(Data for this task Opens)
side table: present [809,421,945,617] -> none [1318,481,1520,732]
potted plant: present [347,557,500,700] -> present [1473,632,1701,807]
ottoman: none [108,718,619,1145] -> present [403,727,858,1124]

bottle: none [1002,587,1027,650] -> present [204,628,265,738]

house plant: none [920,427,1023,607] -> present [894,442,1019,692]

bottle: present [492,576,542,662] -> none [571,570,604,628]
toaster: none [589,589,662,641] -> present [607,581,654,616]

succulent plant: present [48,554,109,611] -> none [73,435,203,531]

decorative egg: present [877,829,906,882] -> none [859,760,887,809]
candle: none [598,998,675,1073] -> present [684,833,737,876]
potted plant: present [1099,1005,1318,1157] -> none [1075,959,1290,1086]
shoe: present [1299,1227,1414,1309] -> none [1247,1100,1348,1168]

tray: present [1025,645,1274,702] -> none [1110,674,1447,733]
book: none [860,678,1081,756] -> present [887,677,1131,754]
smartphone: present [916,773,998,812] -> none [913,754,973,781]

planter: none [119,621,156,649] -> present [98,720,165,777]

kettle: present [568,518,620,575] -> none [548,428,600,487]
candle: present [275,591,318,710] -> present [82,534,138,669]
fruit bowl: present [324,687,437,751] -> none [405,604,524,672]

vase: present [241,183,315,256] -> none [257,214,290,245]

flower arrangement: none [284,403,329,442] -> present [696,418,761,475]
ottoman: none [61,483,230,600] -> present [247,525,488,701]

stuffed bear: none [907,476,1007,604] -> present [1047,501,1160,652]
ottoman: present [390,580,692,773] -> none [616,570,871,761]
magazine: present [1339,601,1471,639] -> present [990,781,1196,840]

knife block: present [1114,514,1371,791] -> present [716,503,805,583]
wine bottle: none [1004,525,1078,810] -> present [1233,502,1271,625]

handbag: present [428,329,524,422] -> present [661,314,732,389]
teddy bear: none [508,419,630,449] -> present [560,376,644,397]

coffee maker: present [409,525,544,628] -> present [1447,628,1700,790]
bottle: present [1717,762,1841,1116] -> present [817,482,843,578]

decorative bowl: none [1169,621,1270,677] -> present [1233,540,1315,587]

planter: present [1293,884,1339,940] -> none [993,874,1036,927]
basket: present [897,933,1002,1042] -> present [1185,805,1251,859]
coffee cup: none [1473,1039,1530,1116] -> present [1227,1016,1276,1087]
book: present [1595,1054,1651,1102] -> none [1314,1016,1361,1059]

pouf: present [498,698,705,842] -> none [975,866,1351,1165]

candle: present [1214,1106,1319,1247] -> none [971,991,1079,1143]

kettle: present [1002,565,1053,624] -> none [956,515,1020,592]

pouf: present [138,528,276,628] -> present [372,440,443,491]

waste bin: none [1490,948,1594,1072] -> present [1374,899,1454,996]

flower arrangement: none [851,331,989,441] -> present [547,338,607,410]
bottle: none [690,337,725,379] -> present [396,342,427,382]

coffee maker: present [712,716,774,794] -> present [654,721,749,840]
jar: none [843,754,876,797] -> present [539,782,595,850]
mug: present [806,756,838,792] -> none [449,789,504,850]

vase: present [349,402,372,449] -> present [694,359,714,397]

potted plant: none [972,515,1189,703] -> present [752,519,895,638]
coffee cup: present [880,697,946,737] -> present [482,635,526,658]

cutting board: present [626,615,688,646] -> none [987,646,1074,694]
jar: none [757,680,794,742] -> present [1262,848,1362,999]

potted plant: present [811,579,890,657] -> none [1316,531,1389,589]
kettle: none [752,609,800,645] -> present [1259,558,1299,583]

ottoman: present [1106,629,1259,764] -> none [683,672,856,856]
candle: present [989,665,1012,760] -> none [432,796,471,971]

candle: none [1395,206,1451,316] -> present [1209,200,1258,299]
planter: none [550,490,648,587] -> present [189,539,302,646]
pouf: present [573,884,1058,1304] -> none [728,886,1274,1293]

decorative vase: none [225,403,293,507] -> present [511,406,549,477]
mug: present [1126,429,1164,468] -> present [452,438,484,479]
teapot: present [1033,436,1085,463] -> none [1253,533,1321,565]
(Data for this task Closes)
→ Work task
Which lines in the records above include the word "pouf"? Copy them out.

→ Your response
pouf: present [498,698,705,842] -> none [975,866,1351,1165]
pouf: present [138,528,276,628] -> present [372,440,443,491]
pouf: present [573,884,1058,1304] -> none [728,886,1274,1293]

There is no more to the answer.